203  

В тот же день был арестован начальник военной академии им. М. В. Фрунзе командарм 2-го ранга Август Корк. На допросе он назвал состав «штаба переворота» — Тухачевский, Якир, Уборевич, Путна, Эйдеман.

Арестовали и начальника административно-хозяйственного управления РККА комкора Б. М. Фельдмана. Его допрашивал следователь НКВД З. М. Ушаков. Методов следствия, к которым он прибегал, не выдерживал никто. Не явился исключением и Борис Фельдман. На допросе он показал, что в контрреволюционный заговор его вовлек маршал Тухачевский.

Последний, разумеется, ничего не знал об этих показаниях. Когда же Тухачевскому стало известно об аресте своего ближайшего помощника, он, по свидетельству очевидца, тихо произнес: «Какая-то грандиозная провокация». По некоторым данным, маршал по этому поводу даже писал Сталину. Но генсек не ответил.

Тухачевский отправился к новому месту службы. 26 мая он прибыл в Куйбышев, где располагался штаб Приволжского военного округа. Прямо с вокзала маршал направился на областную партийную конференцию, которая проходила в помещении местного театра. Там Тухачевский выступил с краткой речью. В перерыве маршала пригласили в обком партии.

В кабинете первого секретаря Тухачевский был арестован. Войдя туда по приглашению, он вышел под конвоем.

Трое суток спустя командующий Белорусским военным округом командарм 1-го ранга П. Уборевич получил из генштаба предписание срочно прибыть в Москву.
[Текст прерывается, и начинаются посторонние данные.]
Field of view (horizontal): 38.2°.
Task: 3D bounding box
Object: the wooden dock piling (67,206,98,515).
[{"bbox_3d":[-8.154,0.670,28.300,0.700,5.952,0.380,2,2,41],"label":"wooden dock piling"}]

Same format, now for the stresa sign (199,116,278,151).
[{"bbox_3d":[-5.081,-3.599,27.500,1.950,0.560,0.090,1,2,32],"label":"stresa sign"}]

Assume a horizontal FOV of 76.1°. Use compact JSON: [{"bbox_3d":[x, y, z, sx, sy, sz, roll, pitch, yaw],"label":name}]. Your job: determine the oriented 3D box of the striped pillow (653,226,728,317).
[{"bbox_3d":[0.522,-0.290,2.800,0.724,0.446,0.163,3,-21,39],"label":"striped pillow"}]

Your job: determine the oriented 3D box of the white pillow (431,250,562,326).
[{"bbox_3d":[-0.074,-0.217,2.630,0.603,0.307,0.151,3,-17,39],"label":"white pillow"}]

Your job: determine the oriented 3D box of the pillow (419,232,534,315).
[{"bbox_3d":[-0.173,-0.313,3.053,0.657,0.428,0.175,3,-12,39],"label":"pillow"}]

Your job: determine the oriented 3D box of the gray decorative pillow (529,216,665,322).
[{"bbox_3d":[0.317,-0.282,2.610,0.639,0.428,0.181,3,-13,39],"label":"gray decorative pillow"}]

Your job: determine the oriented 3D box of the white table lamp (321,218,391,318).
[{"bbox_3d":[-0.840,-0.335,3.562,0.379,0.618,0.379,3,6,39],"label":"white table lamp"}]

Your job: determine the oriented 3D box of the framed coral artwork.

В тот же день Иероним Уборевич прибыл по вызову. На Белорусском вокзале столицы его уже ждали представители Генштаба. Встреча ничем не отличалась от предыдущих: те же уставные армейские приветствия, крепкие рукопожатия, сообщение о том, что в Генштабе его ждут для решения неотложных — оперативных вопросов.

И только в машине командарм узнал, что арестован и что везут его не в Генштаб, а во Внутреннюю тюрьму НКВД на Лубянке.

Еще сутки спустя в кабинете командующего Киевским военным округом командарма И. Э. Якира раздался телефонный звонок правительственной связи. На проводе был маршал Ворошилов. После обычных вопросов об оперативной обстановке в округе нарком обороны сообщил, что на 1 июня назначено заседание Военного совета, и приказал прибыть. Якир ответил, что сегодня же вылетает самолетом. Но Ворошилов в категорической форме потребовал ехать железнодорожным транспортом. Такого не бывало никогда. Личный самолет командующего округом для того и существовал, чтобы обеспечить максимально быструю связь, и прежде всего с Москвой. Требование наркома никак не укладывалось в сложившийся порядок общения. Это был явный знак опасности. Но у Якира не было выбора. В тот же день он вместе с адъютантом выехал в Москву.

Ночью поезд остановился в Брянске. В вагон поднялись четверо в штатском, быстро прошли в купе и предложили командарму следовать за ними. Якир потребовал предъявить ордер на арест, что и было сделано. Тогда командарм попросил адъютанта сообщить семье о случившемся и твердой походкой направился к выходу. В Москву Иону Якира повезли на автомобиле. Выяснять причины ареста у молчаливой охраны было бесполезно. Поэтому молчал и командарм, обдумывая ситуацию. На предельной скорости машина быстро доставила арестованного на Лубянку. Здесь с него тут же сорвали ордена и знаки отличия. Якир потребовал встречи с Ворошиловым. Ему отказали. Со Сталиным — тем более. Написал письмо в Политбюро. Никакого ответа.

Тогда арестованный написал личное послание генсеку:

«…Вся моя сознательная жизнь прошла в самоотверженной, честной работе на виду партии и ее руководителей… Я честен каждым своим словом, я умру со словами любви к вам, к партии и стране, с безграничной верой в победу коммунизма». На письме Сталин оставил пометку: «Подлец и проститутка».

Под этим подписались Ворошилов, Молотов, Каганович.

Судьба Якира была решена.

И хотя арестованный, конечно же, не видел этой зловещей пометки на своем послании, он все понял.

И быть может, поэтому следующее его письмо было уже не о себе. С ним было покончено. Но оставались близкие.

«К. Е. Ворошилову. В память многолетней в прошлом честной работы моей в Красной Армии я прошу Вас поручить посмотреть за моей семьей и помочь ей, беспомощной и ни в чем не повинной. С такой же просьбой я обратился и к Н. И. Ежову. Якир, 9 июня 1937 г.». На этом письме пометка: «Сомневаюсь в честности бесчестного человека вообще. К. Ворошилов. 10 июня 1937 года».